Using the information:
A) In the personal bio below, reproduce the passage from the words "Originally from central" up to and including the words "such as motorsports.", word for word.
B) Name every place or institution mentioned in the personal bio below.
C) According to the personal bio below, what degree does the writer hold?

Text for analysis:
Originally from central New York, I was first introduced to NASCAR through my uncle. I quickly developed an interest in the sport that has only grown over the last 20 years. I have a bachelors degree in agriculture business from SUNY Cobleskill, and currently work as an operations manager in New Jersey. In 2017 I thru-hiked the Appalachian trail, and since have been focused on pursuing my passions in life such as motorsports.

Dataset entries:
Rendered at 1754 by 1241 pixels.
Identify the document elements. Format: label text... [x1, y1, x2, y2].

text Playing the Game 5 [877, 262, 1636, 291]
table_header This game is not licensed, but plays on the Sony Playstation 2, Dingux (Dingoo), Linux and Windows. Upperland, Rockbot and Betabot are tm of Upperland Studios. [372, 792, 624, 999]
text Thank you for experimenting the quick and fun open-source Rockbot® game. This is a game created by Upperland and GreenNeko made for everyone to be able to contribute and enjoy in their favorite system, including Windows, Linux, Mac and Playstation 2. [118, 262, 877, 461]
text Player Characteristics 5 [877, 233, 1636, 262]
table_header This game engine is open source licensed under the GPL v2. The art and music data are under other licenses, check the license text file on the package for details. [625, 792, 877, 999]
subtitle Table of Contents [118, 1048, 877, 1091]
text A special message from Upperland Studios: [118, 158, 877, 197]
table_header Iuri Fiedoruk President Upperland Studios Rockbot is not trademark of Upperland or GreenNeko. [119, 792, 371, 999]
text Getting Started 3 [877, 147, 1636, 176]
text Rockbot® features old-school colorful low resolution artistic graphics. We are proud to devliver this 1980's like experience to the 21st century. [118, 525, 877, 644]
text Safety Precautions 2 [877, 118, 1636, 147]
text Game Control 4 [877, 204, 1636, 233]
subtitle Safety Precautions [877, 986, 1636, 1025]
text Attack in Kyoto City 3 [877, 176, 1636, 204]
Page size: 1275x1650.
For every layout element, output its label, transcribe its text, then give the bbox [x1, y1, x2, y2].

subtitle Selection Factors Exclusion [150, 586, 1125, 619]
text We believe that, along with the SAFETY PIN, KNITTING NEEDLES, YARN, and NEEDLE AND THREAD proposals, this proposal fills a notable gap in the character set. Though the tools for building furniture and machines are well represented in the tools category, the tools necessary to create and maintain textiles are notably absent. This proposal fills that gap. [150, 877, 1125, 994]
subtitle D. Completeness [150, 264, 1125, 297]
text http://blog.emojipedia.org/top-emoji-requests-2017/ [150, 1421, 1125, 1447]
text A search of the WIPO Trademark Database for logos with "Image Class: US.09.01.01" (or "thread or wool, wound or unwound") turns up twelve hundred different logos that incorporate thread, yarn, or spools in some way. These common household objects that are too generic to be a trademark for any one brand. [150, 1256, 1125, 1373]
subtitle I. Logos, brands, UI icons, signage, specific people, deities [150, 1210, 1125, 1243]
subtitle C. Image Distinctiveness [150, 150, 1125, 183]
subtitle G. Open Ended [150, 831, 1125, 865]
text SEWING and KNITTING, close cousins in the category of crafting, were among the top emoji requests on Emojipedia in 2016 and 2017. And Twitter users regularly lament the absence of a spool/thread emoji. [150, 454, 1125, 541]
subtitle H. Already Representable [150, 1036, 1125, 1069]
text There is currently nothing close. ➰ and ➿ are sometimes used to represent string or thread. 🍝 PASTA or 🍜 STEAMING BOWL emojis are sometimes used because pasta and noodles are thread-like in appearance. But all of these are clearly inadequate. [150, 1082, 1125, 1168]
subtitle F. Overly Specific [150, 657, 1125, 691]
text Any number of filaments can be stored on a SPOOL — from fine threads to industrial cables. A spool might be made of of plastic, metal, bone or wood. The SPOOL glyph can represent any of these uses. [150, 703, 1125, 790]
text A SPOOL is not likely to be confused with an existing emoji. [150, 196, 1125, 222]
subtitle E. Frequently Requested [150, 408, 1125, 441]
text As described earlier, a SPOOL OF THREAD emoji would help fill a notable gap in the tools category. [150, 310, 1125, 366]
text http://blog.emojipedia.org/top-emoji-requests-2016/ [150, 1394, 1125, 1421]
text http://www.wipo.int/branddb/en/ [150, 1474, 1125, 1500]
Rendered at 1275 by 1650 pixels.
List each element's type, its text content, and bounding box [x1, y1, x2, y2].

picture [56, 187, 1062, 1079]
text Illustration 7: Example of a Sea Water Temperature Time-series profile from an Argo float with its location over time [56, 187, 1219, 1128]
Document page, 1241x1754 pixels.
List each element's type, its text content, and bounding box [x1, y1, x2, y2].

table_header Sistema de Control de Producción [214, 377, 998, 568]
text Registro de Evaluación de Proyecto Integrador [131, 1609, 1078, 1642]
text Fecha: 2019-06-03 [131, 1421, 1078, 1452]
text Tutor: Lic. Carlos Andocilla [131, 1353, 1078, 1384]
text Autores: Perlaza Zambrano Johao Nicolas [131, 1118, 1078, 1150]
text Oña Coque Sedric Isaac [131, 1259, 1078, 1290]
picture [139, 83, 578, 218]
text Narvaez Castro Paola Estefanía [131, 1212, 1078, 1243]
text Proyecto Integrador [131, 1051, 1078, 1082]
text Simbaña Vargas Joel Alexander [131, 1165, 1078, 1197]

Answers to the problems:
A)
Originally from central New York, I was first introduced to NASCAR through my uncle. I quickly developed an interest in the sport that has only grown over the last 20 years. I have a bachelors degree in agriculture business from SUNY Cobleskill, and currently work as an operations manager in New Jersey. In 2017 I thru-hiked the Appalachian trail, and since have been focused on pursuing my passions in life such as motorsports.

B)
- central New York
- SUNY Cobleskill
- New Jersey
- the Appalachian trail

C) A bachelors degree in agriculture business from SUNY Cobleskill.